[Film Review] The Secret Life of Walter Mitty

secret life of walter mitty
Rating – 2.5 / 5

Stephen Fry was once asked about the difference between American and British comedy. “In American comedy,” he said as part of an insightful reply that would soon go viral online, “the comic is above the idiots around him. In British comedy, the comedian is the one getting shit on by life.”
It might sound a little strange for me to bring up British comedy in a review of an American adaptation of a short story by the quintessentially American humorist James Thurber. But not for nothing is the only authentic cinematic adaptation of Thurber’s work, the 1959 Peter Sellers comedy The Battle of the Sexes. Unlike the slapstick 1947 Samuel Goldwyn adaptation of Walter Mitty — so different in tone from Thurber’s story that he dubbed the film “The Public Life of Danny Kaye” — that film, based on The Catbird Seat, captured perfectly the Thurberian male protagonist in all his glory: small and timid, hemmed in by the overbearing world around him (mostly represented by an overbearing woman), looking for some sort of escape, wishing for some sort of control over his life. It is a sensibility that is close to the heart of what makes British comedy; the victory of the protagonist, if at all he is allowed to taste victory, is invariably small, not the ticker-tape happy ending Hollywood lives for.

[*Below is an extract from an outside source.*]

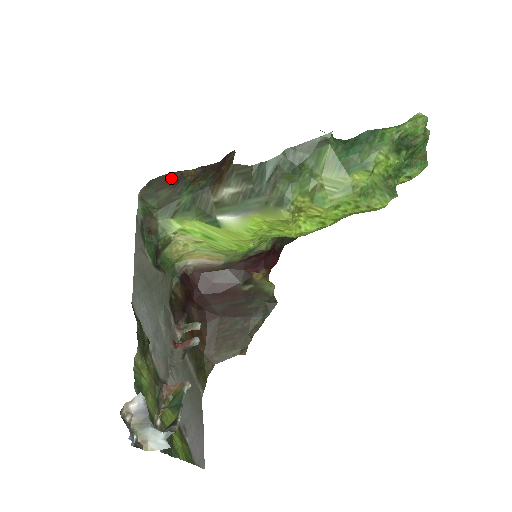
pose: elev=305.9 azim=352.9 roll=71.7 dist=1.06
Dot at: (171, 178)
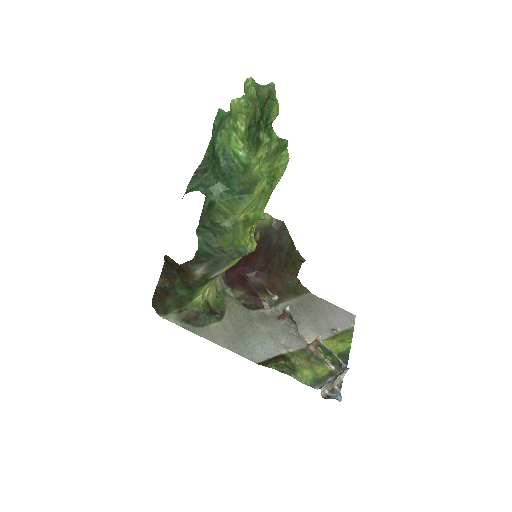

Walter Mitty, in Thurber’s 1939 New Yorker story, is a hen-pecked husband living a mundane life in rural Connecticut who escapes the banality of his existence by daydreaming about all sorts of exciting adventures. Thurber doesn’t afford him a happy ending; the story ends with a final vision of Mitty leaning against a wall, smoking a cigarette, facing an imaginary firing squad. His only victory is gathering the courage to tell his wife to let him and his visions be. (“I’m going to take your temperature when I get you home,” his wife replies.)
In Ben Stiller’s adaptation though, Mitty gets to live the adventure he seeks, which does wonders for his eHarmony profile. He gets the girl he’s been pining for. He even gets to tell off the corporate drone who is taking apart Life magazine, while providing the magazine with an appropriate cover photo for the last issue that captures the “quintessence of Life”.
Stiller makes Mitty’s visions a personality tic, with little examination of why he has them, apart from a few references to how his dreams of seeing the world were crushed by having to support his family after his father’s death. Instead, the focus is on the ridicule he faces for zoning out in the middle of conversations. His primary antagonist, the aforementioned corporate drone (Scott), who refuses to take him seriously because of his tenuous grip on reality. “Ground control to Major Tom,” he taunts him during one of his reveries, setting up the film’s most uplifting moment, of Mitty running into a helicopter piloted by a very drunk Greenlander with David Bowie’s satirical song about Britain’s failed space programme, reimagined here as a call to go forth and live life to the hilt, blaring in the background.
This tendency of the film to fit its plot into the familiar Hollywood story of the triumph of the human spirit makes Walter Mitty seem trite. Stiller’s heavy directorial foot, the forced sensitivity he infuses into every scene and the overall lack of substance, makes it seem inauthentic and indulgent. But excellent writing and great understated performances make it eminently watchable, an engaging film that takes you on a journey you are all too willing to undertake. Just where that journey leads you, however, remains a mystery.